A principios de
noviembre, cuando en Barcelona se celebra el Día de Todos los Santos comiendo
castañas, boniatos y un dulce de mazapán llamado “panellets”, aquel mismo grupo
de amigos del verano se volvió a reunir y entre todos prepararon una fiesta simpática,
alegre, confiada.
Unos diez días más tarde, ella comenzó
a sentirse mal; tuvieron incluso que ingresarla. Parecía inconcebible, pero
cada día estaba peor y no había manera de contener aquel asalto de la
enfermedad. Se había detectado el mal, pero nadie sabía cómo pararlo. Cuando
corrió la voz entre los amigos, ya estaba tan sólo medio consciente . Murió 24
días después de aquella fiesta a la que ella había llevado sonriente unos
“panellets” hechos con sus propias manos.
El impacto, el desconcierto, el dolor
de la familia y de los amigos fue inmenso; no es difícil imaginarlo. Él había
acudido a la clínica cuando su estado ya no permitía ninguna conversación. Pero
la noche de su fallecimiento pudo, junto con un familiar, velarla durante unas
horas.
La gran pregunta sobre el más allá de
aquella amiga desaparecida se instaló en su vida. Una noche tuvo un sueño
vivísimo con ella. Estaba hermosa, serena. ¿Quién podía asegurar que el sueño fuera un mensaje? Lo cierto es que ella siempre estaba muy presente.
En verano él volvió a
Mallorca. Esta vez se instaló en casa de un amigo, pero no en la capital de la
isla, Palma, sino en un pueblecito bastante alejado. Resultaba inevitable
evocar la presencia de ella por aquellos lugares. Allí habían estado sólo un
año antes. El amigo que le acogió también lo era de ella, así que el recuerdo
se avivaba entre los dos.
Llegó el último día de la semana de
vacaciones. Él tenía que tomar un avión por la tarde. El pueblecito distaba
unos 30 kilómetros de la capital y estaba mal comunicado. El amigo había tenido que
partir a primera hora de la mañana con su coche, pero le había asegurado que en
aquel paraje hacer auto-stop era fácil. Aunque él no lo veía claro, siguió el
consejo. Al poco de intentarlo, para su sorpresa, una furgoneta se detuvo. Iba
hasta Palma. Respiró aliviado y, por supuesto, le dijo al conductor que le
daba igual en qué parte de la ciudad le dejara. En cualquier sitio se espabilaría para llegar a la estación de
autobuses que le trasladarían al aeropuerto.
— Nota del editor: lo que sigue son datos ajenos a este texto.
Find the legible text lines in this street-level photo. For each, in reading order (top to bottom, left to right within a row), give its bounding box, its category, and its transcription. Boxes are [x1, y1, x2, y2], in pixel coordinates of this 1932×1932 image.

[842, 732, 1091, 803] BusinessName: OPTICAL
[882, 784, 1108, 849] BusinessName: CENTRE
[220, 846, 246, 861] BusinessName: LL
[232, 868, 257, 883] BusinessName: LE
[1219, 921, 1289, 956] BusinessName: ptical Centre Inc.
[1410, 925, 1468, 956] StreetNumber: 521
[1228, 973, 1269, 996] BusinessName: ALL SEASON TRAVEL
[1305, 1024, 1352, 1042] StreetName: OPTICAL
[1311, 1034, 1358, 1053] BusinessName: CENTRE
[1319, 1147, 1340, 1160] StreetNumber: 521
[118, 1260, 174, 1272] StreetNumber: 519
Fue un viaje simpático, el hombre era
cordial, pero no podía desviarse ni una manzana de su recorrido habitual por la
ciudad. Estaba trabajando y con cierta prisa; le llevaría adonde iba a descargar, que era una zona bastante céntrica. Él se perdió un poco
cuando el vehículo comenzó a serpentear por una calle y por otra y por otra.
Daba igual, la conexión con el aeropuerto estaba asegurada. Finalmente se
detuvo. En aquel lugar ya se orientaría, le dijo el conductor. Aunque él no
sabía muy bien dónde estaba, le dijo que seguro que sí, y que gracias, muchas gracias.
Cuando
se quedó en la acera con su bolsa y se giró, no se lo podía creer. De todos los
metros cuadrados de aquella ciudad, la furgoneta le había dejado frente al que
ocupaba precisamente aquella mesa de café en que ella y él se instalaban las mañanas del verano anterior. Cómo no
quedarse desconcertado, y emocionado,pero con una emoción que no sabía definir.
¿De qué estaba hecho aquel suceso? No
podía llamarlo fantasía, ni menos sueño. Pero tampoco iba a llamarlo
casualidad.
Sin una palabra exacta, pero con una
sonrisa interna que antes no había conocido, siguió su vida.